Reworkings of Shakespeare have been pouring into bookshops this year. But none is as creepy or as brilliant as Ian McEwan’s latest ... The book’s finest exploration is of poetry. The author offers up everything he knows about its intensity, and why he loves it so. It is clear Mr McEwan has had enormous fun writing Nutshell; now it is the reader’s turn to be entertained too. Dark as it is, this novel is a thing of joy.
Sometimes the writing strains and groans with the pressure of its own self-conscious preciosity ... Any realism in this novel is undermined by the simple fact that a fetus can’t know what this fetus knows...It is not improbable, like some plot points of other McEwan novels; it is impossible ... it looks like McEwan, this once at least, has decided to shuffle off the mortal coil of realism in favor of an impossible point of view. I applaud his new purpose because the payoffs are worth it. For all its un-believability, Nutshell’s narrator offers us interesting moments, and gives McEwan the chance to show off some fresh writing ... Realist or not, though, McEwan’s abilities as a fiction writer are undeniable.
The goofy riffing strongly suggests that McEwan is having the time of his authorial life. It’s great fun for us too. Fun enough that the sly injection, at novel’s end, of certified McEwanesque suspense takes us thrillingly unawares.

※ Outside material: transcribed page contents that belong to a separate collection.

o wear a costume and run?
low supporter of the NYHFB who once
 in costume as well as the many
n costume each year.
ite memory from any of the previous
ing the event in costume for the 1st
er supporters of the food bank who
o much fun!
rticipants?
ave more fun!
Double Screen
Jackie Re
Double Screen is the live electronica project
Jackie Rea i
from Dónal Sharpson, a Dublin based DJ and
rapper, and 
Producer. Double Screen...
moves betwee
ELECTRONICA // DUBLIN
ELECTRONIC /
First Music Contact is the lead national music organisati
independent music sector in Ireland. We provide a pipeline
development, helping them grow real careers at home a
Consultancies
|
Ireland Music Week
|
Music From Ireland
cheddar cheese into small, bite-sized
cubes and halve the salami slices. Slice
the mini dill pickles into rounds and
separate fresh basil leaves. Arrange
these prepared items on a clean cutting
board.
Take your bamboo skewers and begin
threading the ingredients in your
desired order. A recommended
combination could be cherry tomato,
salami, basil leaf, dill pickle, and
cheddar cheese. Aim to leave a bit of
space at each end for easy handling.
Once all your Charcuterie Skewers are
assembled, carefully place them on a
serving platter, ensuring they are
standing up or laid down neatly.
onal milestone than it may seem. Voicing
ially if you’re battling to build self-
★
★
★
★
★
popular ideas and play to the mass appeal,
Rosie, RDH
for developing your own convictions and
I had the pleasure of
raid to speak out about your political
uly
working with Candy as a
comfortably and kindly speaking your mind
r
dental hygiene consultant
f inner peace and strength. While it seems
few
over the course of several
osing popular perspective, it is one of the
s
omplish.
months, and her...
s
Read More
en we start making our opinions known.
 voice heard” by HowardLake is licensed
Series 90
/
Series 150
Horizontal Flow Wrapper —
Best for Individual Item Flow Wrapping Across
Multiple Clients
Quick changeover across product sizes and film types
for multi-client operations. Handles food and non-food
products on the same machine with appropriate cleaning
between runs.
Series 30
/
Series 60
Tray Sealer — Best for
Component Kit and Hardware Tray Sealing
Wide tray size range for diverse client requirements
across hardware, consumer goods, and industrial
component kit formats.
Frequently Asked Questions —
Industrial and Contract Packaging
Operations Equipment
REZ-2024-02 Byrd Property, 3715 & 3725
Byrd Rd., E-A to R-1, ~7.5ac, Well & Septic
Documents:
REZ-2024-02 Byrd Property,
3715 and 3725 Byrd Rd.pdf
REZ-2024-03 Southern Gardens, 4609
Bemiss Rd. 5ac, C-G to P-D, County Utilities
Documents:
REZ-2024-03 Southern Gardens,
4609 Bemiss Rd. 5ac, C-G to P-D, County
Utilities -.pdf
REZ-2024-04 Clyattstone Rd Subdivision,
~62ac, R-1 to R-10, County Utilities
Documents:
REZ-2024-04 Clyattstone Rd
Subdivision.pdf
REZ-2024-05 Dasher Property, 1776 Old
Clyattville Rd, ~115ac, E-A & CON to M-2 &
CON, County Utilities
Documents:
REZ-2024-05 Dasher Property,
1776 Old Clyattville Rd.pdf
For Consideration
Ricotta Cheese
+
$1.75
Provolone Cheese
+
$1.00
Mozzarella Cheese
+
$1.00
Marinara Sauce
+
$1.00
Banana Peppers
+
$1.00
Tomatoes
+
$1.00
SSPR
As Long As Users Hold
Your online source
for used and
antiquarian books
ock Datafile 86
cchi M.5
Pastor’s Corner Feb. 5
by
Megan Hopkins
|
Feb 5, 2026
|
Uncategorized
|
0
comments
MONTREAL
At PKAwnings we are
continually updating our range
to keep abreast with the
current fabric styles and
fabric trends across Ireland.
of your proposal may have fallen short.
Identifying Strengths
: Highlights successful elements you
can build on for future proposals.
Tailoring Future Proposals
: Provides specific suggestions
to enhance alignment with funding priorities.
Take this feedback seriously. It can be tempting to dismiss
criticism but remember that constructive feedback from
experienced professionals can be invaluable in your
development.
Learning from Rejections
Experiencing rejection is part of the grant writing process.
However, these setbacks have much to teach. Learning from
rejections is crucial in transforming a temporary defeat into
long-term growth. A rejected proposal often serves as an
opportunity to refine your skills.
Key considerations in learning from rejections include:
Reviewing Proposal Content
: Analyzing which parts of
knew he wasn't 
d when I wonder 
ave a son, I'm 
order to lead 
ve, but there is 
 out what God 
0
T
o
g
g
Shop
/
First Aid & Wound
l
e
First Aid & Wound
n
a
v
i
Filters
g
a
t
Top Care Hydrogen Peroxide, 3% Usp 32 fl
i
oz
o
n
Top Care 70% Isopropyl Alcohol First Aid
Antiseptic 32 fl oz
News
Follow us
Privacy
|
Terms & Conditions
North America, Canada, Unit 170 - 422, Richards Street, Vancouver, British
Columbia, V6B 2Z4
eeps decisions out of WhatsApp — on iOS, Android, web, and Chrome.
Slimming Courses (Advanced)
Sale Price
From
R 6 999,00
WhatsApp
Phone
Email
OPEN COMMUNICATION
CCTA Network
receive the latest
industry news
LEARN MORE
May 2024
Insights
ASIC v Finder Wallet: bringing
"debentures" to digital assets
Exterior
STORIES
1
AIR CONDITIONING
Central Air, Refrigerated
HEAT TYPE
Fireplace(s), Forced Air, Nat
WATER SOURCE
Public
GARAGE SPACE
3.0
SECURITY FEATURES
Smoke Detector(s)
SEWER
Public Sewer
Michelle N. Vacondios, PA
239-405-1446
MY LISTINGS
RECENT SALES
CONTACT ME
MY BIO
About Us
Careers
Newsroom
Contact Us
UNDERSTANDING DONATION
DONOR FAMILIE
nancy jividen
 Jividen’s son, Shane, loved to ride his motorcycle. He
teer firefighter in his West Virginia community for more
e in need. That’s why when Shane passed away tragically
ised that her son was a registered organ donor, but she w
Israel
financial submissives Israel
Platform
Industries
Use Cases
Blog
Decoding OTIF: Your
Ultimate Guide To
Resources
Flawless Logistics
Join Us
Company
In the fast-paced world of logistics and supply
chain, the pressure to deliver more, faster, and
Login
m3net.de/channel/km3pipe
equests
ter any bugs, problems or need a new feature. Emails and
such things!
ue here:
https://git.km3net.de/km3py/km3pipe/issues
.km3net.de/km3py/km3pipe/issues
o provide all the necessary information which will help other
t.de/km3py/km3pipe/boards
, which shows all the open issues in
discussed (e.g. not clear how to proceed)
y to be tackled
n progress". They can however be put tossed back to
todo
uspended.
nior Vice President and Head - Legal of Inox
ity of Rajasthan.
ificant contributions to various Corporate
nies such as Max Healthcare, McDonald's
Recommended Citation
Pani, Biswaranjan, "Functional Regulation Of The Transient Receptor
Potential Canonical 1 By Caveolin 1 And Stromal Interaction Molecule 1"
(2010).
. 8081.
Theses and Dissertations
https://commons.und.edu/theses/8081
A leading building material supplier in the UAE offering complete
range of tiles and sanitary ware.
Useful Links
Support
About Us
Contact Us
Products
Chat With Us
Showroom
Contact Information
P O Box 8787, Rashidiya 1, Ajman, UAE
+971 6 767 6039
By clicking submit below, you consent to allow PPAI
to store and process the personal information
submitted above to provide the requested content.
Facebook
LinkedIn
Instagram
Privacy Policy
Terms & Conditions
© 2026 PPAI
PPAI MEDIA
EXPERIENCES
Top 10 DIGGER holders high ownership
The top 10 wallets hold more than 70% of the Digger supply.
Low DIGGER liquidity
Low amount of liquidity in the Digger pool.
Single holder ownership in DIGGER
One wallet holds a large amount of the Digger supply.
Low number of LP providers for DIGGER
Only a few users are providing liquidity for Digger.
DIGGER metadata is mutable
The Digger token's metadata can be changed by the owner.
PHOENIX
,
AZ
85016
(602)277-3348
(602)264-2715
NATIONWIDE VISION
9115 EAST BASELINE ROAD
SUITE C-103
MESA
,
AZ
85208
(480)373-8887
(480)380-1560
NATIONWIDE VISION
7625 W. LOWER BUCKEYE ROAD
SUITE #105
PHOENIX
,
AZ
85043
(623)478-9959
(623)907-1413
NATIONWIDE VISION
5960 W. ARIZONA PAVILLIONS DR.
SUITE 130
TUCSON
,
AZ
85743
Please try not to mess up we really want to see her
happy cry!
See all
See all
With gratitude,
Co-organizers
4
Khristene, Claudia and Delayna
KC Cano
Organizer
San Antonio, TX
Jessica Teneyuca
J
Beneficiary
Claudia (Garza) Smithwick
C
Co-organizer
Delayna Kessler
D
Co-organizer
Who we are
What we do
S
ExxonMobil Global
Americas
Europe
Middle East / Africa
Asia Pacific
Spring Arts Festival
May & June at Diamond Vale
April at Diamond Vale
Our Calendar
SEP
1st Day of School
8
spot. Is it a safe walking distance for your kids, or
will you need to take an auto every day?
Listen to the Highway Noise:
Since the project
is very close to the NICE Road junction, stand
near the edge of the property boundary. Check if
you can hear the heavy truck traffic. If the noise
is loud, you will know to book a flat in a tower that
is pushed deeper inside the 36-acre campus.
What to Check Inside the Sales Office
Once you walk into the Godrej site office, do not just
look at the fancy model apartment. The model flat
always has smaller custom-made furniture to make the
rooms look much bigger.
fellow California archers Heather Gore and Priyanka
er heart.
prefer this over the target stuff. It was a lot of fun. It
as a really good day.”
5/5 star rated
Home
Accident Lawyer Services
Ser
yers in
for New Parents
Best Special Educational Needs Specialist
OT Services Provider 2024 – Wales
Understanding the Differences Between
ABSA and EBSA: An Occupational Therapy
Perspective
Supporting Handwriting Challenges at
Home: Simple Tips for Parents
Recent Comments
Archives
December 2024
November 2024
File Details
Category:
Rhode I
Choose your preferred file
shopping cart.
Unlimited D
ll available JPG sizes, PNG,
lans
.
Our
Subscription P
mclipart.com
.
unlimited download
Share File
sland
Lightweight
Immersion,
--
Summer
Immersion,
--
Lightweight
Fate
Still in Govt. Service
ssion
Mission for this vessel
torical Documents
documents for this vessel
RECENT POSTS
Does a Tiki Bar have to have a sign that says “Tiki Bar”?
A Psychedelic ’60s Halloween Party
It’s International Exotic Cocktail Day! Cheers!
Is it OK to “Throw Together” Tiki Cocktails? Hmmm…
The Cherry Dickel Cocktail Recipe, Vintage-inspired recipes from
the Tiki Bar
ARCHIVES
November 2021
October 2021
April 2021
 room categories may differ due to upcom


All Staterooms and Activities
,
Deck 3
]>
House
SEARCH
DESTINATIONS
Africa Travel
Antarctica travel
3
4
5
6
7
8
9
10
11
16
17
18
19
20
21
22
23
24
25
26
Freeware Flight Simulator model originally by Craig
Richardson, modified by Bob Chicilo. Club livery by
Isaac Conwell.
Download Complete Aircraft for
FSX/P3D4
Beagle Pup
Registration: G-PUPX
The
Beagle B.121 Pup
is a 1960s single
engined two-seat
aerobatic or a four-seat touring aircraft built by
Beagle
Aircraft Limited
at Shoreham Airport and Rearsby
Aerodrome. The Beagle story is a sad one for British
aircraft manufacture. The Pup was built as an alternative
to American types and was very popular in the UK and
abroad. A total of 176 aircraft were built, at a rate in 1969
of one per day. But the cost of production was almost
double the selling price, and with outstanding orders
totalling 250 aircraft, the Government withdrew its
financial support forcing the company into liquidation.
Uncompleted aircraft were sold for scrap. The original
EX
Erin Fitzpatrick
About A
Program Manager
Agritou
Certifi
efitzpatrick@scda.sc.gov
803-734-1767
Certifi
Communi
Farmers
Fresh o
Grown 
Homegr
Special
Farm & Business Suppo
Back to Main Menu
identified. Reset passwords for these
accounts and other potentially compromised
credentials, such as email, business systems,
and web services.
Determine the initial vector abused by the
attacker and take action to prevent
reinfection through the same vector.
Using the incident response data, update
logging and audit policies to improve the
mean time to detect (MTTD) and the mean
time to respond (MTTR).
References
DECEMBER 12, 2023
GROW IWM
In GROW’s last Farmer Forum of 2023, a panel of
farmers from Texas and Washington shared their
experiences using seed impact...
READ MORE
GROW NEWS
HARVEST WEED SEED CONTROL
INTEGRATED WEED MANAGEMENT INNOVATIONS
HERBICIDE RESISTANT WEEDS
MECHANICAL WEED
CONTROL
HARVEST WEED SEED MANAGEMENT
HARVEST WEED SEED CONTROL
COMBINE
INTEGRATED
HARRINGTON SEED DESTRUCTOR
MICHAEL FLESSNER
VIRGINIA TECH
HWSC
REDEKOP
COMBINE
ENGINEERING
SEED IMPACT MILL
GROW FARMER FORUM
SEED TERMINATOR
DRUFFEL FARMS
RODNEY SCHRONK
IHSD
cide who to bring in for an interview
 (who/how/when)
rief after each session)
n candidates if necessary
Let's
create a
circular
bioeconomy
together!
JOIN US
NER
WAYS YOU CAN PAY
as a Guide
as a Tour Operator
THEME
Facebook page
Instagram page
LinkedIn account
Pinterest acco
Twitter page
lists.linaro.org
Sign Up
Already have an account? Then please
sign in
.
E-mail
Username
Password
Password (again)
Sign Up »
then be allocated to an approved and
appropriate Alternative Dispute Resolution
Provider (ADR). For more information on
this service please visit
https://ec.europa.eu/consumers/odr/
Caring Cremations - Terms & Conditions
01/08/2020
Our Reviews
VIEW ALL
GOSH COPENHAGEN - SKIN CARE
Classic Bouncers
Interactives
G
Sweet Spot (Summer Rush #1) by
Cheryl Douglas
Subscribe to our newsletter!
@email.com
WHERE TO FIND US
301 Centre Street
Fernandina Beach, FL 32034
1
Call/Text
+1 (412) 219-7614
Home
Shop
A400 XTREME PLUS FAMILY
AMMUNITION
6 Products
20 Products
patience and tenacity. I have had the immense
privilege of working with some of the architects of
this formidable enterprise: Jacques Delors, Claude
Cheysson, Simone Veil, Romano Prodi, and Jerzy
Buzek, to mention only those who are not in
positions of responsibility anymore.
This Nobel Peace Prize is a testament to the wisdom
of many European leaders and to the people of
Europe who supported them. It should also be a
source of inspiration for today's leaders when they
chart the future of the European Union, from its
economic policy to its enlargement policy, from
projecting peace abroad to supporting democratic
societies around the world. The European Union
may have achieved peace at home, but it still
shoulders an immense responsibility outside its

I found it distasteful, intellectually insulting, and its prose painfully cringe worthy. The plot is ludicrous, the characters are intensely unlikable, and while I find the idea of writing from an unborn, 30-week-old-baby’s perspective to be an interesting exercise, that’s all it should be, an exercise. It should be something you have tucked away in a notebook never to be seen by anyone else’s eyes but your own.
McEwan has always been stunningly good at exploring how intimacy is a precondition for betrayal, and that’s on display here, though not as finely wrought as in earlier work such as Amsterdam and On Chesil Beach. Also on display is McEwan’s undeniable verbal wit ... Unfortunately (for the reader and the book, if not for McEwan), the author himself (or at least his thoughts) is on display, and it doesn’t do the story any favors ... Perhaps more inexcusable are the passages of political griping ... I for the most part believed the unborn narrator. I liked his perspective. I wanted to see how it turned out.